TASK DESCRIPTION:
Print the data below exactly, but only the lines from the one containing "71: (787, 458)" down to the one containing "95: (687, 457)", inclusive.

PROVIDED MATERIAL:
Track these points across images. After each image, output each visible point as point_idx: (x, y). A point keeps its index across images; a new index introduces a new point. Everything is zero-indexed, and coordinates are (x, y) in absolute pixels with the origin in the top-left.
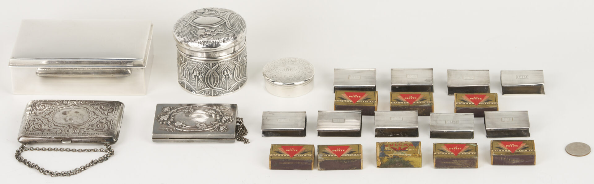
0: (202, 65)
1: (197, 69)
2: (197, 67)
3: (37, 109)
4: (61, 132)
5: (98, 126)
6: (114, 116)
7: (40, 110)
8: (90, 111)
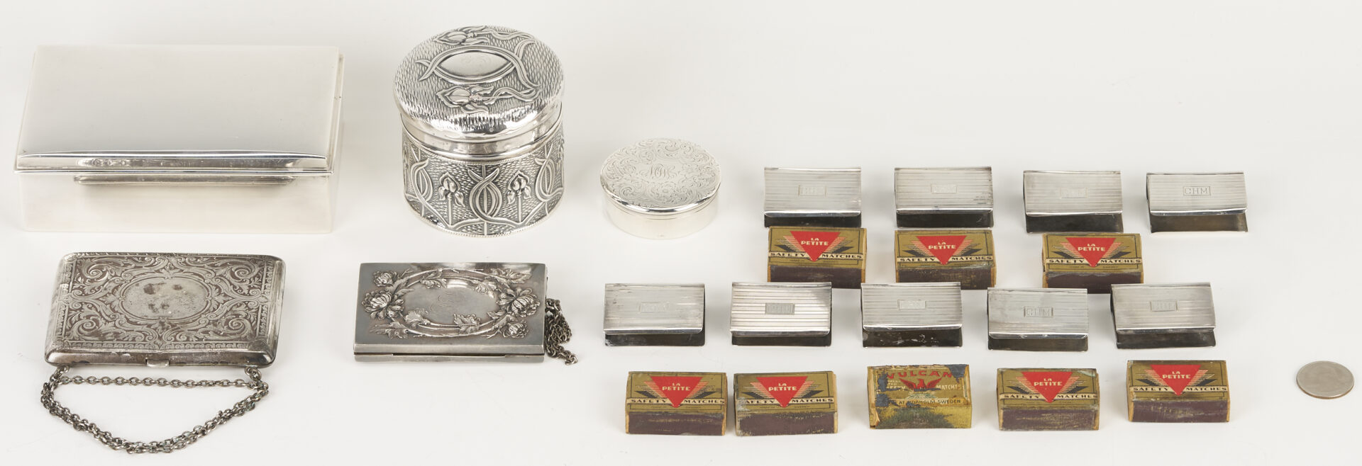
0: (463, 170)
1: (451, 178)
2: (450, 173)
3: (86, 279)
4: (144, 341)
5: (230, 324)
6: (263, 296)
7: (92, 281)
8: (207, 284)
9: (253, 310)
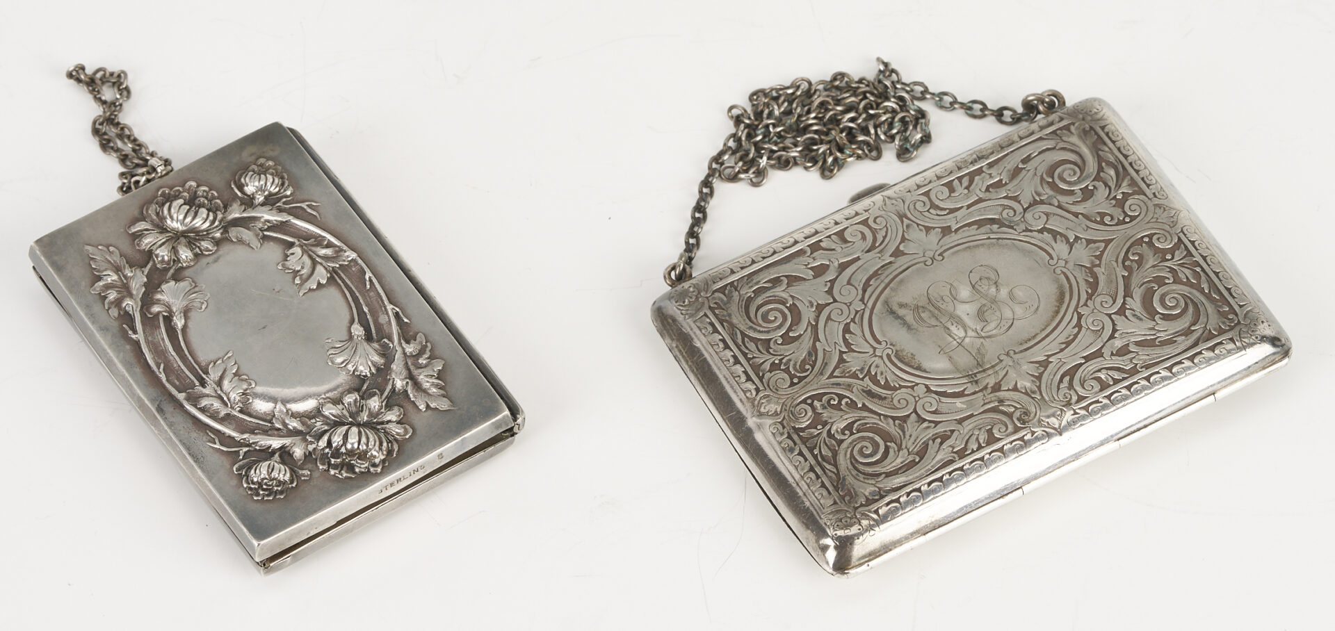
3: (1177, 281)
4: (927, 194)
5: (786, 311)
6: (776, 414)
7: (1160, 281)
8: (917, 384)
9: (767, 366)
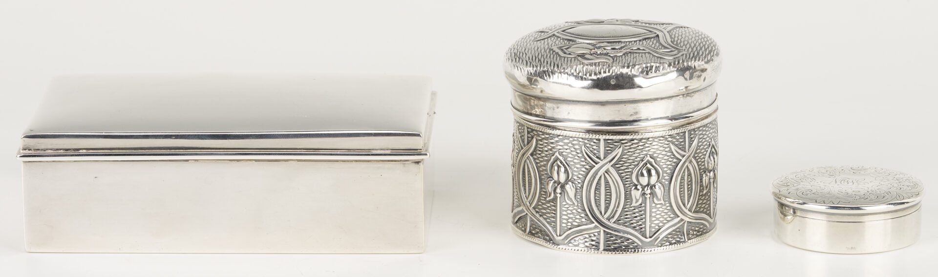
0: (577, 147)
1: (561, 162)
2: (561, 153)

* * *

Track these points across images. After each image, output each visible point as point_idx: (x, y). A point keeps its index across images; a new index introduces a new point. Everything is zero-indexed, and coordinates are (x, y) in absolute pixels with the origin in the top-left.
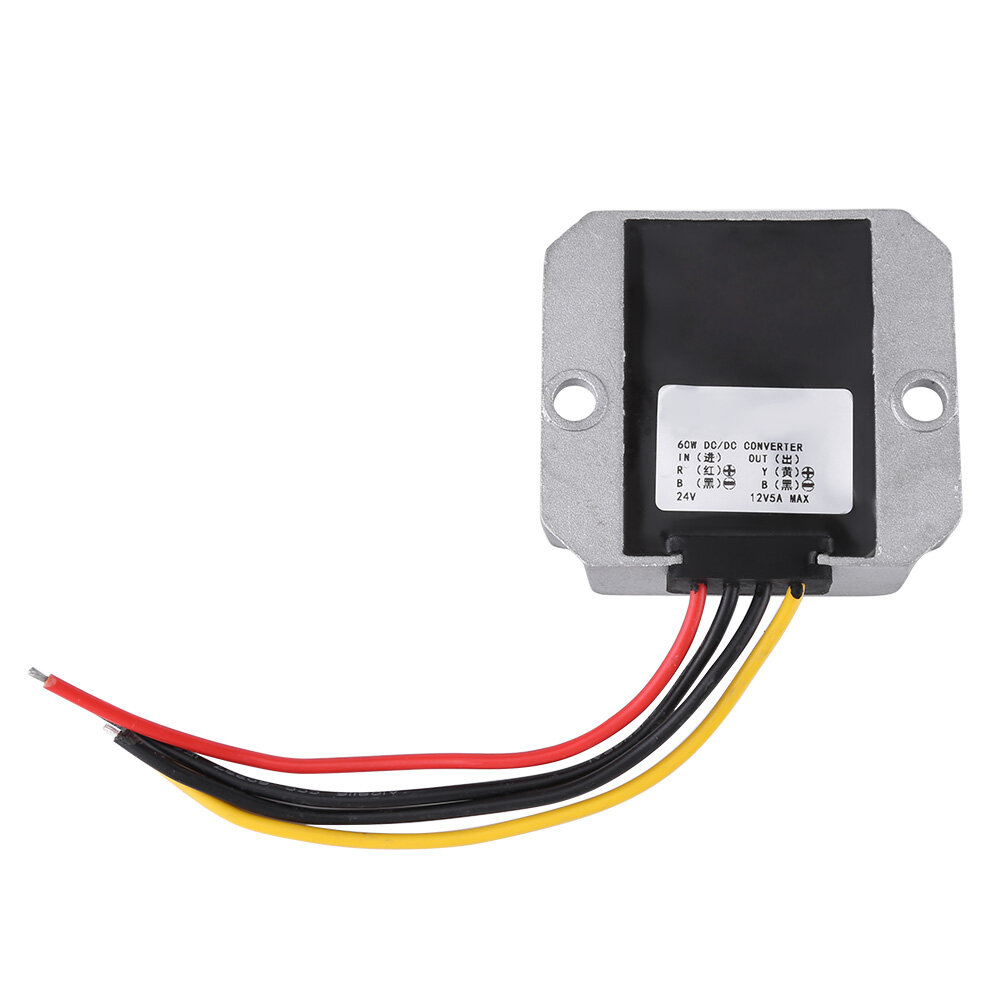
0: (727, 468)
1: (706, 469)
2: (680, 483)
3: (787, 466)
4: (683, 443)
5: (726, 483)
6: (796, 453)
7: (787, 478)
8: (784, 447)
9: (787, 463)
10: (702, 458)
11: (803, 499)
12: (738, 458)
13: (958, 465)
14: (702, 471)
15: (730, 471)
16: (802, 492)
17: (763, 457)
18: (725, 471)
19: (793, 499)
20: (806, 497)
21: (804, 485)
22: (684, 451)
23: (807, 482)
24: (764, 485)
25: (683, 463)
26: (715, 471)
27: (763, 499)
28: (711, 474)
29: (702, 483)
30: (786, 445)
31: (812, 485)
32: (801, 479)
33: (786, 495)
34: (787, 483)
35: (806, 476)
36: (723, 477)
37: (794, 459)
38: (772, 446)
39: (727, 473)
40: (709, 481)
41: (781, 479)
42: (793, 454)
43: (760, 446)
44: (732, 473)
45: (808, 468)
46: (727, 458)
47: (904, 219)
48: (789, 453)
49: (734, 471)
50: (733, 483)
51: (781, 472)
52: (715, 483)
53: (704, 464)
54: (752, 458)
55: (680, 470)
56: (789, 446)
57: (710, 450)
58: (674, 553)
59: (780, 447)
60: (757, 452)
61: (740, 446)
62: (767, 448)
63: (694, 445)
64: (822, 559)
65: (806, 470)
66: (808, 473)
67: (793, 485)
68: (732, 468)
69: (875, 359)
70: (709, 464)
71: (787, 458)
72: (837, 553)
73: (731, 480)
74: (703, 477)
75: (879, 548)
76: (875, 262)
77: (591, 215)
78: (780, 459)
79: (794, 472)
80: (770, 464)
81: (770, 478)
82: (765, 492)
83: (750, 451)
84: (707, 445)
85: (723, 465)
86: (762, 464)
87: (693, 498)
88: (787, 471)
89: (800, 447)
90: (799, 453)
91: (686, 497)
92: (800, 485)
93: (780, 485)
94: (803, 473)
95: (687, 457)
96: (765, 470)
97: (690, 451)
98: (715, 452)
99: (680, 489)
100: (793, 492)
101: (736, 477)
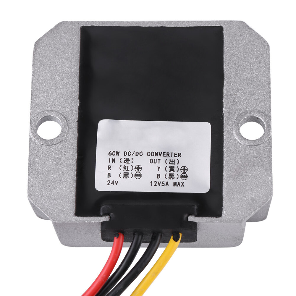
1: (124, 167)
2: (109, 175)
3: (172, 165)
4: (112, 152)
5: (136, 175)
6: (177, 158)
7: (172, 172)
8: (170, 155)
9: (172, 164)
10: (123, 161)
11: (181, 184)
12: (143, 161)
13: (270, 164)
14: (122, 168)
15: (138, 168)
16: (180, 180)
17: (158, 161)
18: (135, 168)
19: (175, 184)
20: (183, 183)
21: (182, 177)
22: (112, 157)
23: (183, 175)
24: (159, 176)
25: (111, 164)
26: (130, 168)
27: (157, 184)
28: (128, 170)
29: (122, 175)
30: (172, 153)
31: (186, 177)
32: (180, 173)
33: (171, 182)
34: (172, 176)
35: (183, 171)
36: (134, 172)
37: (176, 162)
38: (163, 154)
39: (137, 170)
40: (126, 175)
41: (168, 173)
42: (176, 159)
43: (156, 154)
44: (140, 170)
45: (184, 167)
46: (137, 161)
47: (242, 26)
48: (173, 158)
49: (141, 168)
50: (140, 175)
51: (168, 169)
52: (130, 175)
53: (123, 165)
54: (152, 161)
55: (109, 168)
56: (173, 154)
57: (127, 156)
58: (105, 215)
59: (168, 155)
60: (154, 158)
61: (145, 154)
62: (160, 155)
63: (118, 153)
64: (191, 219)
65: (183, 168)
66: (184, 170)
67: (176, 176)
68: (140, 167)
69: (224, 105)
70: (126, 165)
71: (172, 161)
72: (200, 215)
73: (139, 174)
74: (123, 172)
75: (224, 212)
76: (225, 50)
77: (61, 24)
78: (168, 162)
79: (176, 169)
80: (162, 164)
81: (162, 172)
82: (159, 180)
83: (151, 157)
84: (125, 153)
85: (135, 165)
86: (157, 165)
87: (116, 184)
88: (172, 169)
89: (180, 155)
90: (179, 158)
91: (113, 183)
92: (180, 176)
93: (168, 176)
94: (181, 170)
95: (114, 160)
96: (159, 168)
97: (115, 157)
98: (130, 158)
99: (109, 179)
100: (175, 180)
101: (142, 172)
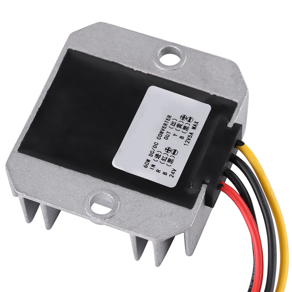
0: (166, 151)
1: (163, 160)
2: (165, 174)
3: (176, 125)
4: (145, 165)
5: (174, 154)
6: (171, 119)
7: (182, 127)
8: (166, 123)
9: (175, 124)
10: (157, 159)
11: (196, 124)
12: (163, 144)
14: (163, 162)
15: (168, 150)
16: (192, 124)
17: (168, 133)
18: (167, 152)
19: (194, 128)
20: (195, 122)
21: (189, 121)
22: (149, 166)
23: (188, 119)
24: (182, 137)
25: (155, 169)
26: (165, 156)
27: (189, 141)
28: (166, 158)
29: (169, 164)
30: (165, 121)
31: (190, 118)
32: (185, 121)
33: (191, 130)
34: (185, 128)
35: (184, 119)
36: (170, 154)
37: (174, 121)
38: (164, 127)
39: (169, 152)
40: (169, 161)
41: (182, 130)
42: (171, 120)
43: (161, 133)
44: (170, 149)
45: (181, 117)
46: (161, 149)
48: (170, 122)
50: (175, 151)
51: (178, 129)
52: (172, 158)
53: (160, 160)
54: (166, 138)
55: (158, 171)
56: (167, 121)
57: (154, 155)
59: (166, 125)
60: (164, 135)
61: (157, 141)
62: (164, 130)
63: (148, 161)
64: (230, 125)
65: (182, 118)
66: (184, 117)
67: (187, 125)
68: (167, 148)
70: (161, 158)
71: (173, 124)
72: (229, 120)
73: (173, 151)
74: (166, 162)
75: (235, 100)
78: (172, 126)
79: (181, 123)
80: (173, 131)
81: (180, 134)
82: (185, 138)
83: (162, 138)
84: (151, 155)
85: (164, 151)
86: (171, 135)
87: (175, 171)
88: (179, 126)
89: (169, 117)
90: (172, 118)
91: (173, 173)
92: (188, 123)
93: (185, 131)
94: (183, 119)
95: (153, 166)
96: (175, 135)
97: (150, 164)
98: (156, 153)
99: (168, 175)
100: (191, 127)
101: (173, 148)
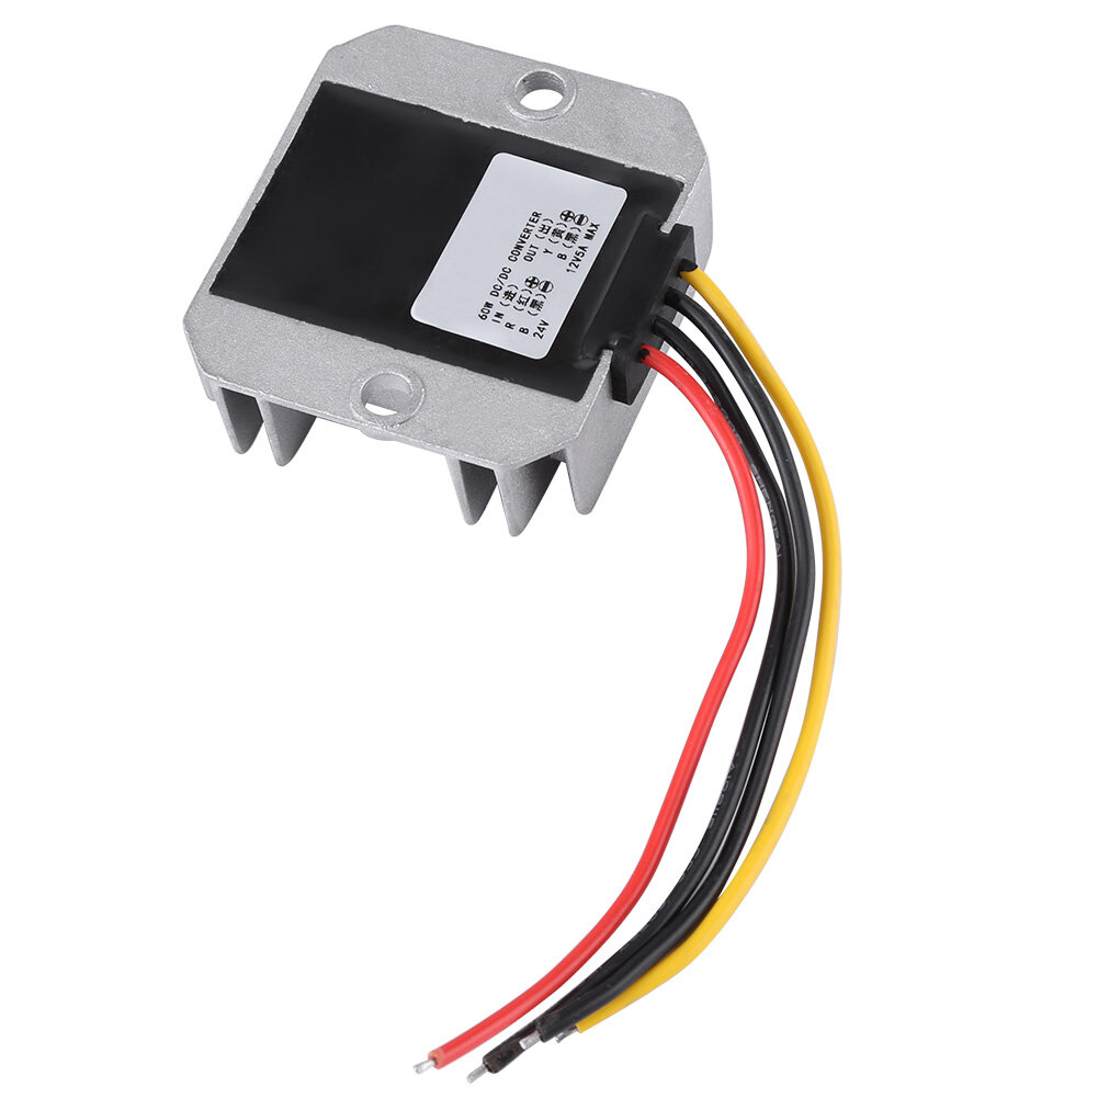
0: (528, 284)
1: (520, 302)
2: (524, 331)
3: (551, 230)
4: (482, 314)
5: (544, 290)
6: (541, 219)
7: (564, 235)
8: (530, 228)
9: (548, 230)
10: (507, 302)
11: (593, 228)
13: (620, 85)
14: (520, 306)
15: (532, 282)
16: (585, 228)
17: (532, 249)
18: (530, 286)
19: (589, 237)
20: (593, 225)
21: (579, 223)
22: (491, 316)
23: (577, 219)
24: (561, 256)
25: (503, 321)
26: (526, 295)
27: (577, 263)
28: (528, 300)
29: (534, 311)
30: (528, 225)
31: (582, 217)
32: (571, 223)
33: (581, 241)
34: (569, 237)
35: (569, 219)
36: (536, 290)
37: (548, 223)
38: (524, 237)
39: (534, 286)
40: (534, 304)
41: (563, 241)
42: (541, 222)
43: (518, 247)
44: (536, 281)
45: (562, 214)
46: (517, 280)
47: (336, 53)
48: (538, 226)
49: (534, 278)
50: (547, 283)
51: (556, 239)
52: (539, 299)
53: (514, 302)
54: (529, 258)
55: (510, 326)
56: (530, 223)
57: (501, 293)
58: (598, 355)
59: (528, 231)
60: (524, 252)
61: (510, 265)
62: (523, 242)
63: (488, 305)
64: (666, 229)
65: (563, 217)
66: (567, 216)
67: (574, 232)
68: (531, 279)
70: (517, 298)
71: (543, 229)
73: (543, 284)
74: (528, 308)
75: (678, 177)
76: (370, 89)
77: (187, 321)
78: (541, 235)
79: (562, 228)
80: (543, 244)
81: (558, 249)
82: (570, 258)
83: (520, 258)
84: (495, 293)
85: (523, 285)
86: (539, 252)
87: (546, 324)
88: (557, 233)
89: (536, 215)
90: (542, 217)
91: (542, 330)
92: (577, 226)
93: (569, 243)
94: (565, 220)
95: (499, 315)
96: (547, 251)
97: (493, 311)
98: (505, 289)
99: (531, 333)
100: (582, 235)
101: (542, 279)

==

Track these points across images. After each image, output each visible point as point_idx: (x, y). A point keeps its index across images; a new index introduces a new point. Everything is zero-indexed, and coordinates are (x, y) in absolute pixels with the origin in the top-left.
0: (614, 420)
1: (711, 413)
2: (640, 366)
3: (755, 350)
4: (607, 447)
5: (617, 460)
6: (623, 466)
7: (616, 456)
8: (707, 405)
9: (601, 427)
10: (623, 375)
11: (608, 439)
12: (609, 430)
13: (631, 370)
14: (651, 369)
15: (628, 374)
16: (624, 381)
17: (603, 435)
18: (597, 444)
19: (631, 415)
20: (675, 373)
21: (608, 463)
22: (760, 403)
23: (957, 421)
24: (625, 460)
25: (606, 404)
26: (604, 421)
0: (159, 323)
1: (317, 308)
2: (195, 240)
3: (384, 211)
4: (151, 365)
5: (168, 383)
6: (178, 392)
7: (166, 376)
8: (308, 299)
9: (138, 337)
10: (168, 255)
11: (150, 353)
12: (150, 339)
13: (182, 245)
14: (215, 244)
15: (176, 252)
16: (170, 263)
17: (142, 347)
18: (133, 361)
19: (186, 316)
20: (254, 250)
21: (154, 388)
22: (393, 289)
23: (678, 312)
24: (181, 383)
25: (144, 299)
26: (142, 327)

EXERCISE SOLUTION:
71: (787, 458)
72: (837, 553)
73: (731, 480)
74: (703, 477)
75: (879, 548)
76: (875, 262)
77: (591, 215)
78: (780, 459)
79: (794, 472)
80: (770, 464)
81: (770, 478)
82: (765, 492)
83: (750, 451)
84: (707, 445)
85: (723, 465)
86: (762, 464)
87: (693, 498)
88: (787, 471)
89: (800, 447)
90: (799, 453)
91: (686, 497)
92: (800, 485)
93: (780, 485)
94: (803, 473)
95: (687, 457)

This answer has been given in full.